● TRY IT
The records that follow are to be transcribed word for word.

(Saved entries)
___

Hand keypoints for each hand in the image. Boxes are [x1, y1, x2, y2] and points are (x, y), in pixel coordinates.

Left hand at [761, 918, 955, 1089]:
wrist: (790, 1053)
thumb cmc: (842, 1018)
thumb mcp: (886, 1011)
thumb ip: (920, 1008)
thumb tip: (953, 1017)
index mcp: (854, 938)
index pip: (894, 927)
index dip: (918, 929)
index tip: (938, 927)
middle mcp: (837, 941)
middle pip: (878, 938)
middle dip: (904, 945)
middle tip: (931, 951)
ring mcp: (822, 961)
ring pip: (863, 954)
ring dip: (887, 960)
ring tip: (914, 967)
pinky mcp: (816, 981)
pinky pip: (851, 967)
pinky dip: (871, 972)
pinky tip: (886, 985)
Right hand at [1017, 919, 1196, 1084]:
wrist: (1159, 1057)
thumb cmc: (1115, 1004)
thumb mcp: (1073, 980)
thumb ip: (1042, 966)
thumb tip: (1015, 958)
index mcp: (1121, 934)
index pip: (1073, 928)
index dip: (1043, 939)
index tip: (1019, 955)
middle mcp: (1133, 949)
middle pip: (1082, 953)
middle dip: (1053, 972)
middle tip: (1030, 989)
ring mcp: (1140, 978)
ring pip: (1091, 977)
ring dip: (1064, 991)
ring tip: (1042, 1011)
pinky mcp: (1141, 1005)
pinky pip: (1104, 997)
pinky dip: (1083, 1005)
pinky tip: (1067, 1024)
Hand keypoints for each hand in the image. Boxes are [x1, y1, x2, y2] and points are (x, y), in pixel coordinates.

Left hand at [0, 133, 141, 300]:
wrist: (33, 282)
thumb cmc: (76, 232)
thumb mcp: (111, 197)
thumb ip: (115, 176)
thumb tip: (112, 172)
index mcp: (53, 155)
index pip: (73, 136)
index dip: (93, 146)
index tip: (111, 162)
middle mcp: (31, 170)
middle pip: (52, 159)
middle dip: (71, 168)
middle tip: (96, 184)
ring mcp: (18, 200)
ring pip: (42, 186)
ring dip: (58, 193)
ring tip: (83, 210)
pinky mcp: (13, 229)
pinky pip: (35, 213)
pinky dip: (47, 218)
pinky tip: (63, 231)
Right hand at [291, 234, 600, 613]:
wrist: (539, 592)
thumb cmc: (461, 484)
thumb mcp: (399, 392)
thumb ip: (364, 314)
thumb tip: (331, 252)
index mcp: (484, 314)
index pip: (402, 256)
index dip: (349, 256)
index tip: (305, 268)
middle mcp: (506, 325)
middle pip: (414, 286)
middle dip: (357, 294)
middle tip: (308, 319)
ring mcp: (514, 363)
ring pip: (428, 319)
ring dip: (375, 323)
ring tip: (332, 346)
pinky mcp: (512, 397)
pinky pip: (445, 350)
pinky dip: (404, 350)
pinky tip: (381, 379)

___

● WRITTEN REPLY
Hand keypoints for each hand in the image. Boxes are [x1, y1, x2, y2] and points are (x, y), in pixel coordinates.

Left hand at [761, 918, 955, 1089]:
wrist: (790, 1053)
thumb cmc: (842, 1018)
thumb mcp: (886, 1011)
thumb ip: (920, 1008)
thumb tip: (953, 1017)
index mcp: (854, 938)
index pip: (894, 927)
index dip: (918, 929)
index tip: (938, 927)
middle mcp: (837, 941)
middle pip: (878, 938)
middle dip: (904, 945)
middle tip: (931, 951)
ring mcp: (822, 961)
ring pip: (863, 954)
ring dip: (887, 960)
ring tip: (914, 967)
pinky mcp: (816, 981)
pinky pip: (851, 967)
pinky dip: (871, 972)
pinky tip: (886, 985)
Right hand at [1017, 919, 1196, 1084]:
wrist: (1159, 1057)
thumb cmc: (1115, 1004)
thumb mcp: (1073, 980)
thumb ip: (1042, 966)
thumb tip: (1015, 958)
index mcp: (1121, 934)
index pip: (1073, 928)
index dip: (1043, 939)
index tip: (1019, 955)
middle mcp: (1133, 949)
middle pip: (1082, 953)
middle dip: (1053, 972)
middle tip: (1030, 989)
ring mcp: (1140, 978)
ring pip: (1091, 977)
ring dip: (1064, 991)
ring tip: (1042, 1011)
pinky mcp: (1141, 1005)
pinky pip: (1104, 997)
pinky dip: (1083, 1005)
pinky tip: (1067, 1024)
Hand keypoints for each hand in the image. Boxes are [x1, y1, x2, y2] and points are (x, y), in pixel coordinates.

Left hand at [0, 133, 141, 300]:
wrist: (33, 282)
thumb cmc: (76, 232)
thumb mcp: (111, 197)
thumb ip: (115, 176)
thumb tip: (112, 172)
index mcp: (53, 155)
index pip: (73, 136)
index dip: (93, 146)
index tip: (111, 162)
middle mcp: (31, 170)
middle pip: (52, 159)
middle dip: (71, 168)
middle tip: (96, 184)
ring mcp: (18, 200)
ring pip: (42, 186)
ring dip: (58, 193)
ring tip: (83, 210)
pinky mcp: (13, 229)
pinky pip: (35, 213)
pinky dip: (47, 218)
pinky tip: (63, 231)
Right hand at [291, 234, 600, 613]:
wrist: (539, 592)
thumb cmc: (461, 484)
thumb mcp: (399, 392)
thumb ip: (364, 314)
thumb tip: (331, 252)
index mcp: (484, 314)
index pip: (402, 256)
index dip: (349, 256)
index tip: (305, 268)
middle mcp: (506, 325)
middle pip: (414, 286)
middle dip: (357, 294)
middle tip: (308, 319)
ring mcp: (514, 363)
ring pip: (428, 319)
ring dip: (375, 323)
ring tip: (332, 346)
pinky mcp: (512, 397)
pinky pip: (445, 350)
pinky dip: (404, 350)
pinky tip: (381, 379)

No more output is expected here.